Classical Writing’s recommended literature selections are now available on our website.
But I have since received several emails about how to prepare for (as well as how to tackle) reading what we call “Great Books”.
Well, let’s start by saying that every classical school, every tutorial, every co-op, every curriculum, every Christian group may have a different list for what to read in terms of Great Books. Your list will not exactly be mine. And that is OK. The “western canon” is not carved in stone.
Some have more modern books, some have more medieval books, some have an emphasis on Church doctrine, others prefer literature, and still others social, political, or philosophical emphases.
My recommendations for preparation for Great Books studies below are based on the idea that the goal of Great Books studies is to UNDERSTAND (to enter into) the mind of the author behind each work. Not necessarily with the aim to agree with each author ultimately–we couldn’t possibly agree with them all–but with the aim to understand before we judge.
The most important steps to prepare for Great Books classes or Great Books reading are
1. Biblical literacy: If you and your students don’t know the Bible stories, Bible history/timeline, and the ‘orthodox’ doctrines of the Church (little ‘o’, orthodox), you will struggle with understanding the minds behind many of the Great Books. [That means familiarity with basic doctrines of the Medieval Church, even if your family is not Catholic. It means knowing the creeds and the early councils of the Church, even if your family’s local church does not teach or make use of those directly.]
2. Graeco-Roman mythology literacy: READ ALOUD Edith Hamilton’s Greek Mythology (or a like volume of Greek myths) from beginning to end. Then read aloud children’s versions of Iliad, Odyssey and Aeneid. All this is to familiarize your students with all the deities, their oddities, and their stories.

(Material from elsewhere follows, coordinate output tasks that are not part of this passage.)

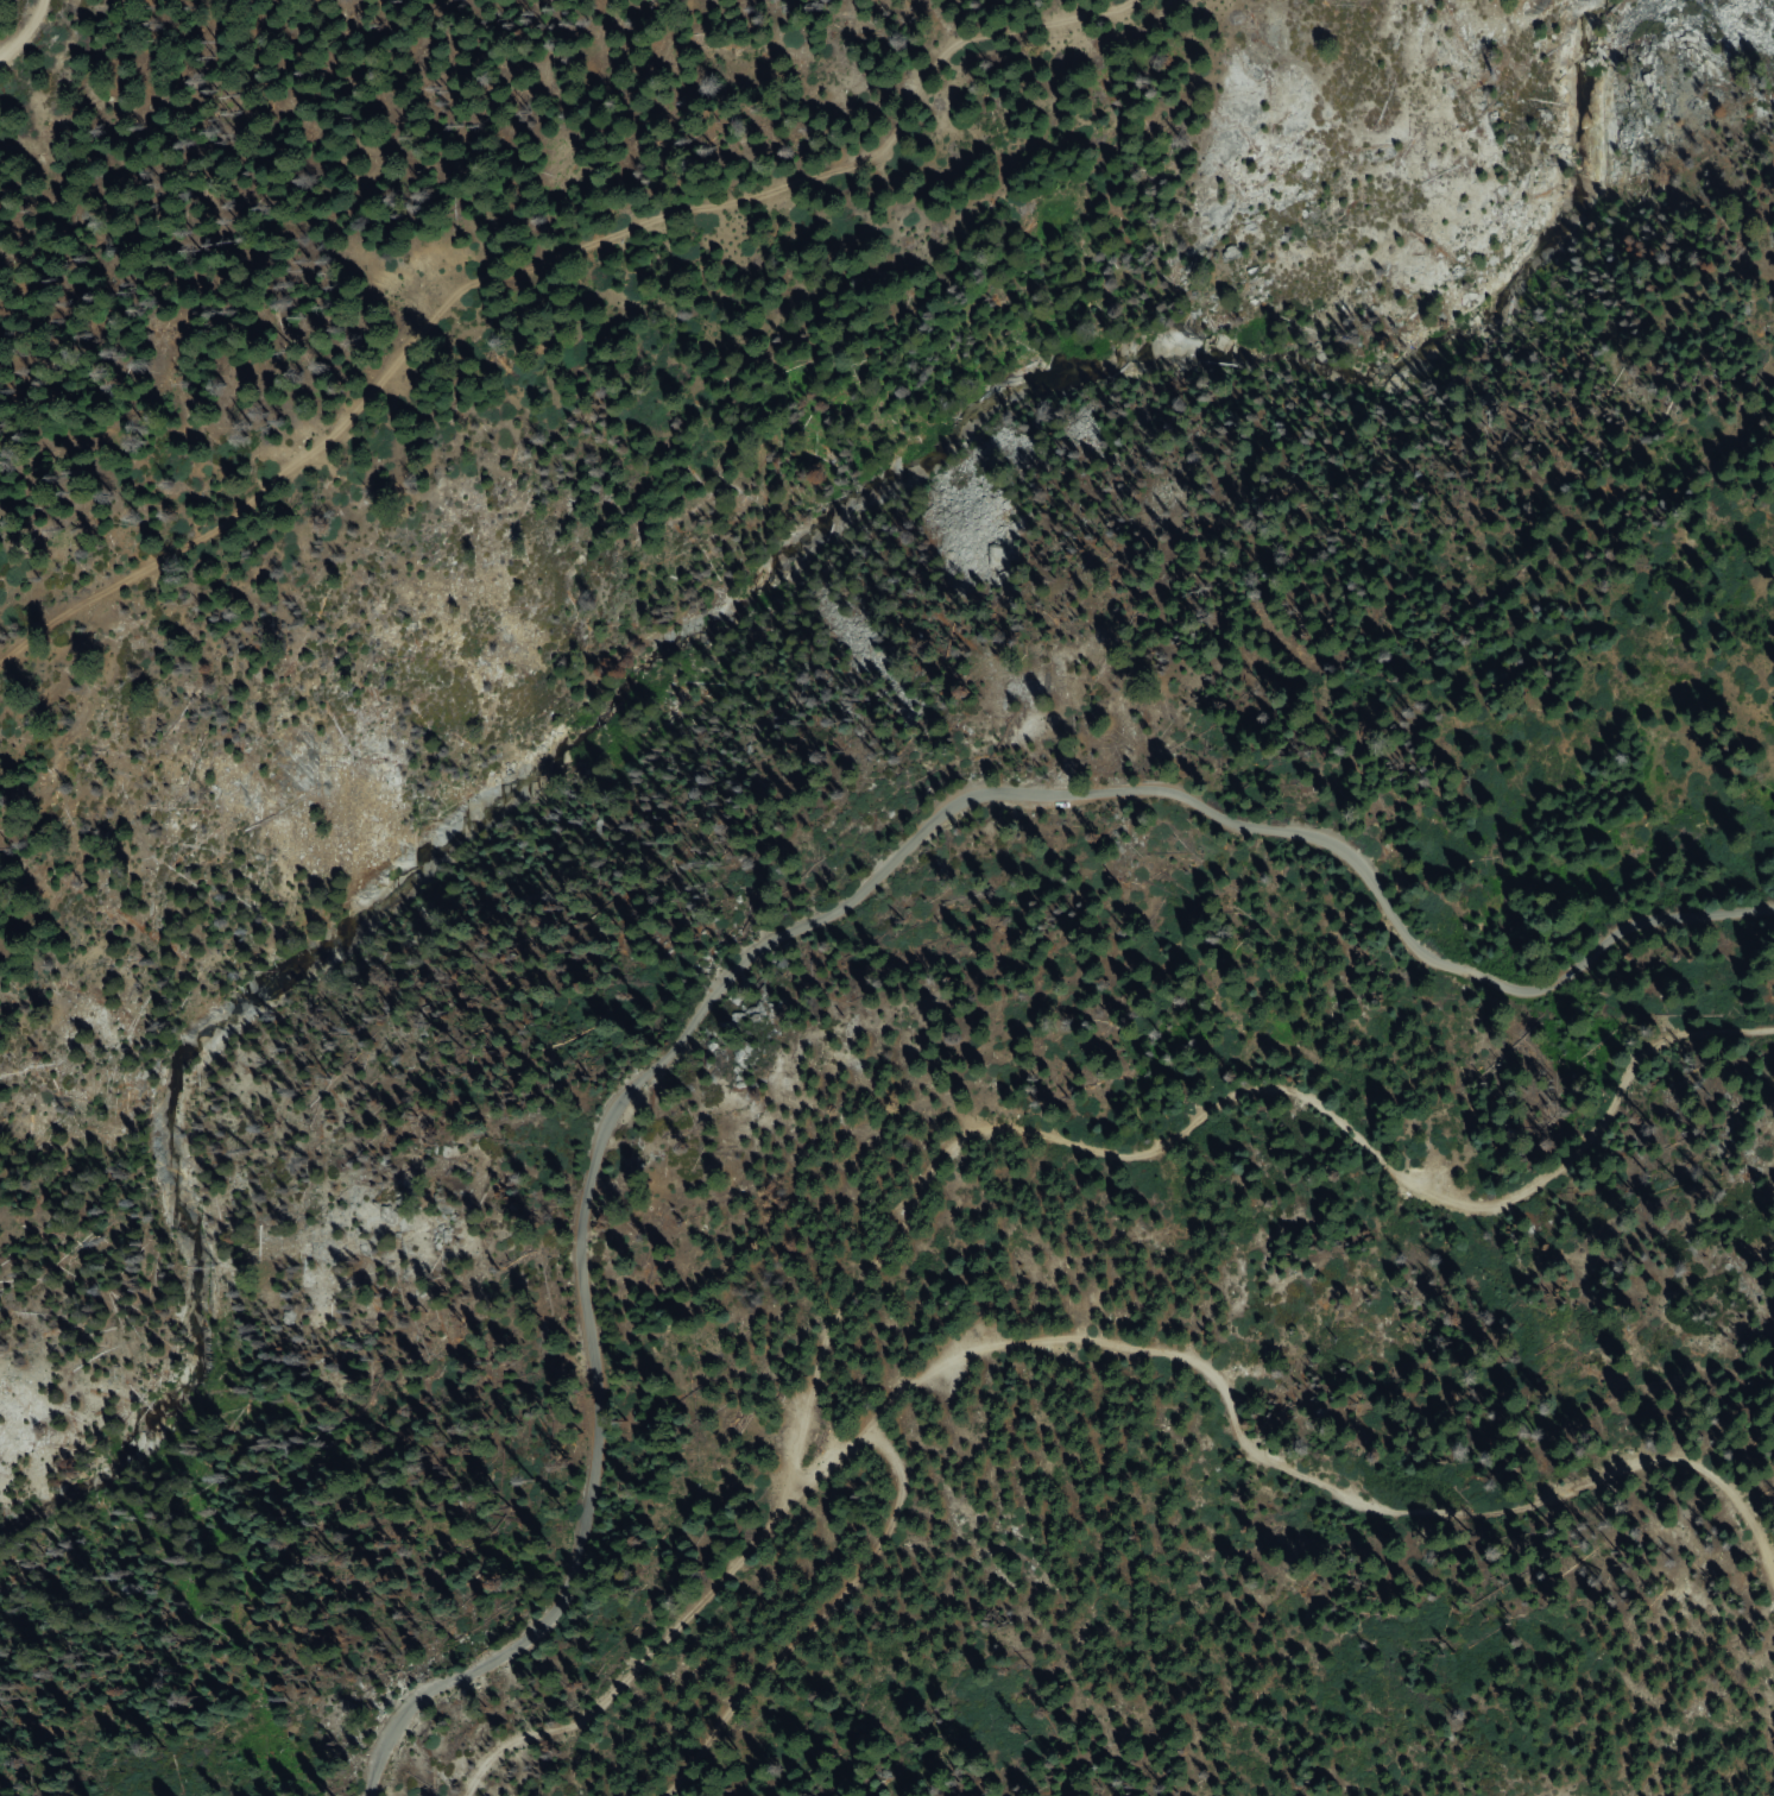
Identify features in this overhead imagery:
road: (20, 31)
road: (557, 268)
road: (820, 917)
road: (1008, 1165)
road: (1106, 1351)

3. A good sense of history from antiquity to now…. You and your students need a time-line sense that knows when the Iliad supposedly took place, when Socrates lived, what and when was the Golden Age of Greece, when Jesus lived, what Rome was like then, when the middle ages started, what difference is between the early middle ages and the late middle ages, when and what and why were the Reformation and the Renaissance… that sort of stuff.
After that you READ aloud… and read alone. Read the Iliad and Odyssey aloud to each other. Read 19th century good literature (Dickens, Austen, Eliot, etc.), and then ‘dare’ to go backwards into the harder stuff. If you go back before the 1700s (before the eve of the novel) the reading consists mostly of epic poetry: Dante’s Comedia, Chaucer’s Canterbury Tales, medieval allegorical “morality” (as well as not-so-moral) tales. And of course there is philosophy, political theory and theology back there too.
Most homeschool moms and students don’t have an easy time with Great Books at first because the language is wordy and antiquated and the thoughts are alien–many of them. The key is to plunge in and read a little every day. We can all read two pages of the Iliad and attend to it carefully each day (IF we just do 2, even if it takes us a year to get through it). Lack of persistence and patience is what defeats most people with the Great Books, but if you have a regular read-aloud routine and if you stick with it and keep going in smaller chunks, your kids can handle it without being turned off.
I would not recommend making it your goal to get through all anyone’s list of Great Books. Most lists go at a hair-raising pace. My take on Great Books is not to get through as many as possible, but to read thoroughly and well those few works that you do choose to read.
It is somewhat odious to hear people say “I read Machiavelli’s The Prince, but I don’t know anything about it, other than the ‘ends justify the means’.”
If we do not dig in well enough to have somewhat of an idea of the work, or well enough to let the work penetrate our thinking at least a little, we may as well not have read it. I would say “less is more” when it comes to great books, and that a person who thinks he or she has read them all, but knows nothing about any of them is rather a ‘dangerous’ person. It brings about a surface attitude towards reading and understanding which will not stand a kid in good stead in the long run. Read WELL, read slowly, and think carefully, even if you only cover a few works. AND IF you have only a little time, hone in on the Greeks, on Plato’s dialogues, on Greek plays (tragedies). There are few thoughts more profound than those… those and the early church fathers.